Pero hoy no tienen ningún sentido. Es verdad que la inmunidad no impide los procesos penales, sino que procura evitar que revistan carácter político. Por ello solo se puede detener al diputado en caso de delito flagrante y mantener su detención o procesarlo en caso de autorización de la Cámara mediante el llamado suplicatorio. Pero, aunque el Tribunal Constitucional ha negado sorprendentemente que se trate de un privilegio personal, es evidente que estas prerrogativas son hoy día expresión de una desconfianza con relación al Poder Ejecutivo y Judicial propia de épocas predemocráticas. Además de que puede llegar a discutirse si se trata genuinamente de un privilegio o de un perjuicio, debido no solo a la mayor repercusión mediática de que gozan los altos tribunales, sino también porque en estos casos se juzga en una única instancia, sin derecho a ulteriores recursos, contra lo que es un derecho fundamental reconocido por el Tribunal Europeo de Derechos Humanos.

Pero lo que sin duda atenta contra la igualdad es el fuero: el derecho de los parlamentarios estatales o autonómicos a ser juzgados por determinados órganos judiciales como el Tribunal Supremo o los tribunales superiores de justicia. Aquí, el privilegio es también harto dudoso: se dice que ya querrían todos los ciudadanos que sus casos llegaran tan lejos. No obstante, sin negar la profesionalidad de los magistrados titulares de los mismos, no parece que sean estos los más apropiados, puesto que su función es la de resolver recursos y dar coherencia al sistema con sus resoluciones. No instruir y juzgar. Es como si Messi o Cristiano jugaran en Segunda B.

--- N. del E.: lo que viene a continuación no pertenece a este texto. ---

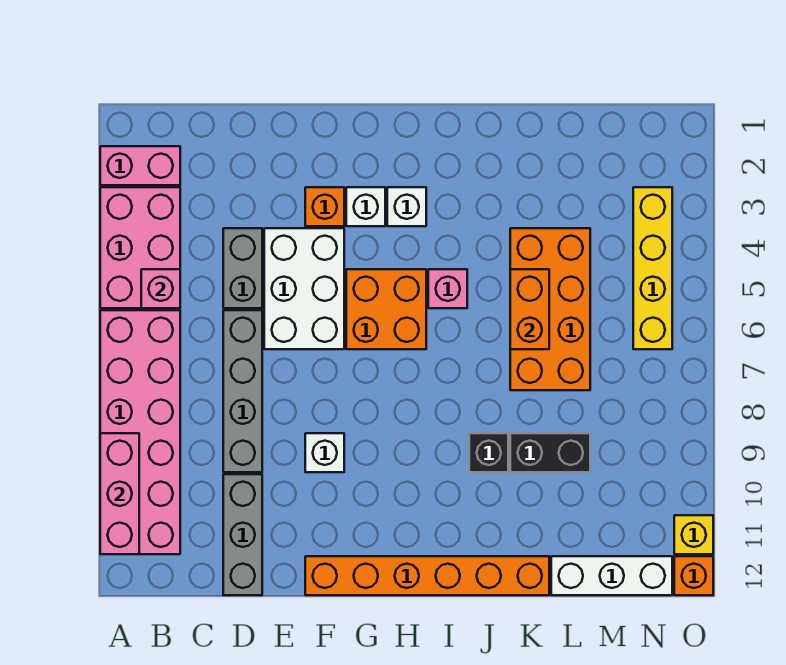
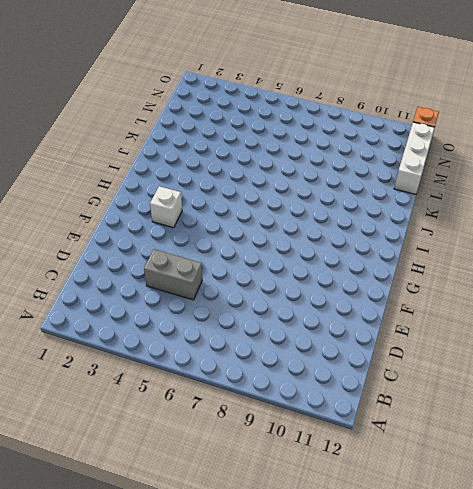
none -> pink 1x2 brick [100,146,180,185]
none -> pink 2x3 brick [100,187,180,308]
none -> pink 2x6 brick [100,310,180,554]

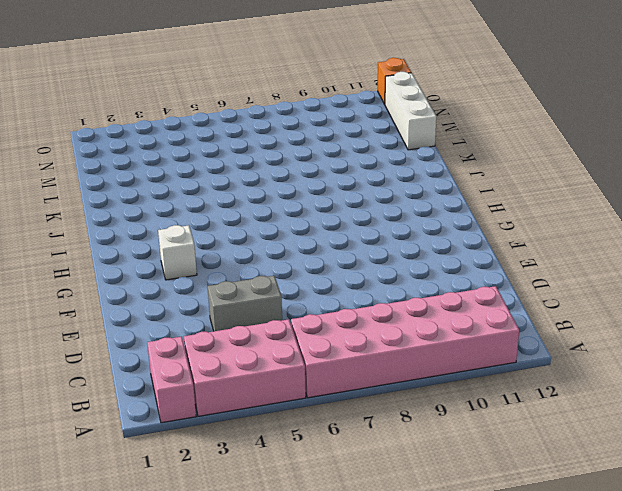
none -> grey 1x4 brick [223,310,262,472]
none -> grey 1x3 brick [223,474,262,595]
none -> white 2x3 brick [264,228,344,349]

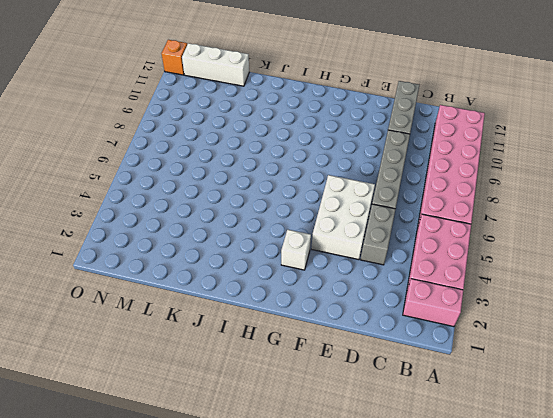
none -> orange 1x1 brick [305,187,344,226]
none -> white 1x1 brick [305,433,344,472]
none -> orange 1x6 brick [305,556,549,595]

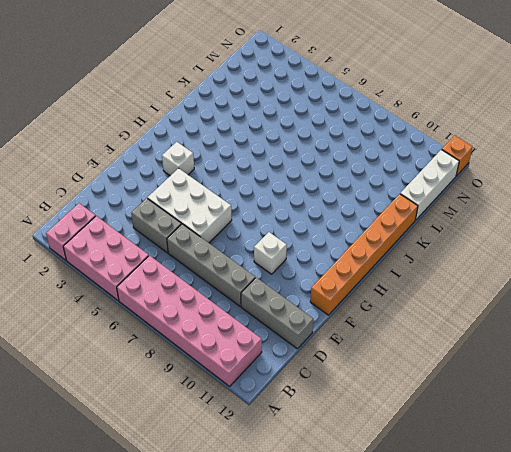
none -> orange 1x1 brick [305,187,344,226]
none -> orange 2x2 brick [346,269,426,349]
none -> white 1x1 brick [387,187,426,226]

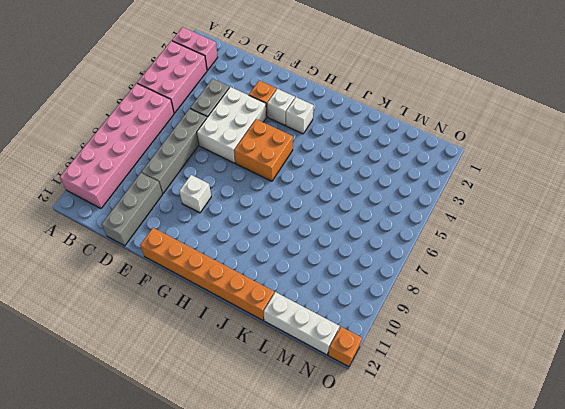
none -> pink 1x1 brick [428,269,467,308]
none -> black 1x1 brick [469,433,508,472]
none -> orange 2x4 brick [510,228,590,390]

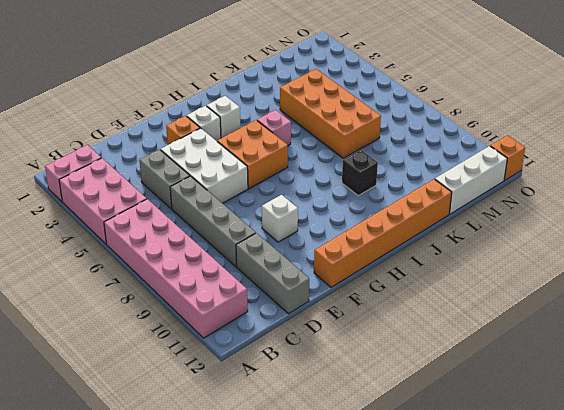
none -> black 1x2 brick [510,433,590,472]
none -> yellow 1x4 brick [633,187,672,349]
none -> yellow 1x1 brick [674,515,713,554]

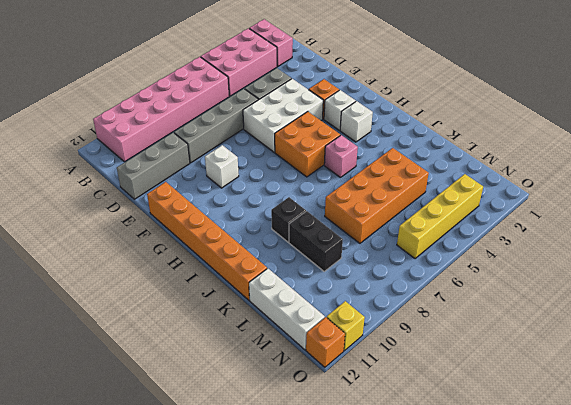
none -> pink 1x3 brick [100,433,139,554]
none -> pink 1x1 brick [141,269,180,308]
none -> orange 1x2 brick [510,269,549,349]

Además, todo apunta a que en España hay demasiado aforados. A los que prevé la Constitución (presidente del Gobierno, ministros, diputados y senadores, todos ellos aforados al Supremo), se suman los que prevé la Ley Orgánica del Poder Judicial (jueces y fiscales, si bien únicamente en el ejercicio de su cargo), magistrados del Tribunal Constitucional y del Tribunal de Cuentas, vocales del Consejo General del Poder Judicial, miembros del Consejo de Estado, el Defensor del Pueblo y sus dos adjuntos. Además, en el ámbito autonómico hay los miembros de los Gobiernos y de los Parlamentos, defensores del pueblo autonómicos. A estos hay que sumar los más de 200.000 guardias civiles, policías nacionales, autonómicos y locales, también aforados ante las audiencias provinciales. Más de 200.000 en total.

Y no solo son muchos. Sus procesos provocan importantes disfunciones. Por ejemplo, cuando en un caso conviven aforados y otras personas que no lo son, y la sentencia de los primeros puede ser contradictoria con la de los otros, los no aforados suelen acabar también ante el tribunal especial que, si es el Tribunal Supremo, los dejará sin derecho a revisión en segunda instancia. En los casos de corrupción, su sola presencia obliga el instructor original a dividir la causa y enviarla a diferentes tribunales ante los cuales están aforados los imputados, con el consiguiente riesgo de defectos de forma que pueden acabar en absoluciones poco deseables. Y si a un aforado no le gusta su instructor y quiere otro, le basta con dimitir.

Luego están los indultos, como causa de extinción de la responsabilidad penal que supone el perdón de la pena, a diferencia de la amnistía, que supone el perdón del delito. La Fundación Civio ha llegado a crear una web llamada El indultómetro para que todo el mundo pueda acceder a los indultos concedidos desde 1996 hasta hoy: 10.158, 3.580 por delitos contra el patrimonio y el orden socioeconómico y 249 por delitos contra la hacienda pública, malversación de caudales públicos o prevaricación. Solo en 2012 se concedieron 534, cifra que empalidece frente a los 1.443 que otorgó de golpe el ministro Ángel Acebes en diciembre de 2000, con el pretexto del fin del milenio, la petición del Papa o el XXII aniversario de la Constitución.